﻿How long can you hold your breath? I’m trying it right now. The first 30 seconds are easy. I want to give up at 45 seconds but I continue and it gets easier for a while. But, as I go past one minute, my heart is pounding. I breathe out a tiny bit and this helps. One minute and 12 seconds. I’m quite impressed with myself.
In some sports, it is very important to be able to hold your breath, particularly in freediving. In 2006, I met Sam Amps, who was captain of the UK freedive team. At a swimming pool in Bristol, she taught me some simple ways to help me hold my breath for longer while swimming underwater. By the end of the session, I could hold my breath for 90 seconds, long enough to let me swim across the pool. Sam swam across the pool three times easily. She could hold her breath for five minutes, while swimming. Five minutes!
I asked how she did it: very slow breathing for several minutes before each dive, then a big, deep breath before diving in.
Our heart rate doesn’t slow down when we hold our breath. At least, it doesn’t if you’re doing it on land. When you’re under cold water, the heart rate slows down in most people. This change in our bodies is useful in diving – but it is even more useful for not drowning.
Holding our breath is becoming very useful in one particular area of medicine. Radiotherapy for breast cancer involves pointing radiation exactly at the tumour. It’s usually done in short periods, between breaths. But, if the patient can hold their breath for several minutes, it means that doctors can give the complete radiation dose, in the right place, all at the same time. The problem, of course, is that most people cannot hold their breath for several minutes. But doctors at University Hospital Birmingham have shown that, if patients are given air with extra oxygen before holding their breath, they can hold it for five-and-a-half minutes.
----------
Task list
[a] In the text on holding your breath, retype the stretch from "Holding our breath" through "for five-and-a-half minutes.".
[b] Answer these questions using the text on holding your breath:
(i) In which city was the swimming pool where Sam Amps gave her lesson?
(ii) For how long could Sam hold her breath while swimming?
(iii) According to the doctors at University Hospital Birmingham, how long can patients hold their breath after receiving air with extra oxygen?

Extracted material
----------
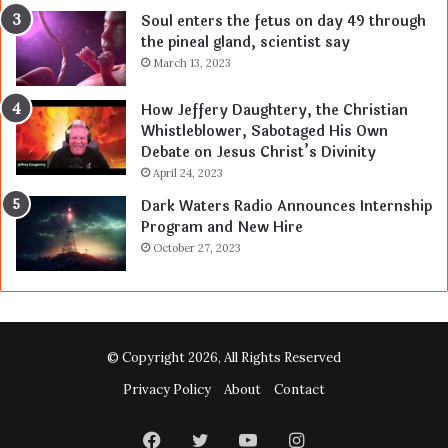
Soul enters the fetus on day 49 through
the pineal gland, scientist say
March 13, 2023
How Jeffery Daughtery, the Christian
Whistleblower, Sabotaged His Own
Debate on Jesus Christ’s Divinity
April 24, 2023
Dark Waters Radio Announces Internship
Program and New Hire
October 27, 2023
© Copyright 2026, All Rights Reserved
Privacy Policy
About
Contact
Facebook
Twitter
YouTube
Instagram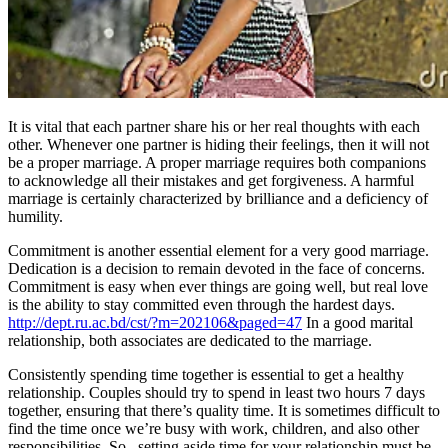
It is vital that each partner share his or her real thoughts with each
other. Whenever one partner is hiding their feelings, then it will not
be a proper marriage. A proper marriage requires both companions
to acknowledge all their mistakes and get forgiveness. A harmful
marriage is certainly characterized by brilliance and a deficiency of
humility.
Commitment is another essential element for a very good marriage.
Dedication is a decision to remain devoted in the face of concerns.
Commitment is easy when ever things are going well, but real love
is the ability to stay committed even through the hardest days.
http://dept.ru.ac.bd/cst/?m=202106&paged=47
In a good marital
relationship, both associates are dedicated to the marriage.
Consistently spending time together is essential to get a healthy
relationship. Couples should try to spend in least two hours 7 days
together, ensuring that there’s quality time. It is sometimes difficult to
find the time once we’re busy with work, children, and also other
responsibilities. So , setting aside time for your relationship must be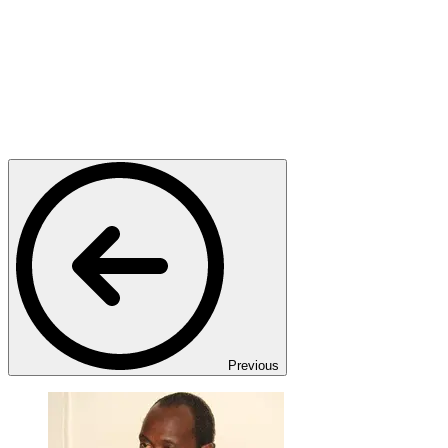
Previous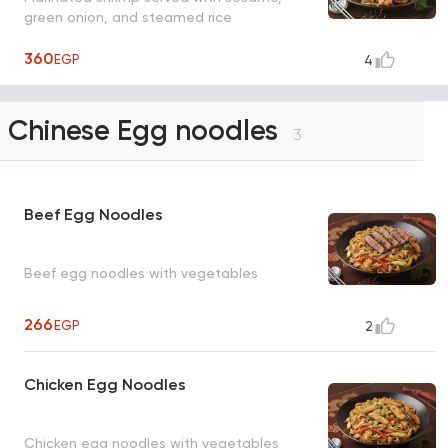
green onion, and steamed rice
360
EGP
4
Chinese Egg noodles
3
Beef Egg Noodles
Beef egg noodles with vegetables
266
EGP
2
Chicken Egg Noodles
Chicken egg noodles with vegetables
----------
List of solutions
[a]
Holding our breath is becoming very useful in one particular area of medicine. Radiotherapy for breast cancer involves pointing radiation exactly at the tumour. It’s usually done in short periods, between breaths. But, if the patient can hold their breath for several minutes, it means that doctors can give the complete radiation dose, in the right place, all at the same time. The problem, of course, is that most people cannot hold their breath for several minutes. But doctors at University Hospital Birmingham have shown that, if patients are given air with extra oxygen before holding their breath, they can hold it for five-and-a-half minutes.

[b]
(i) Bristol
(ii) Five minutes
(iii) Five-and-a-half minutes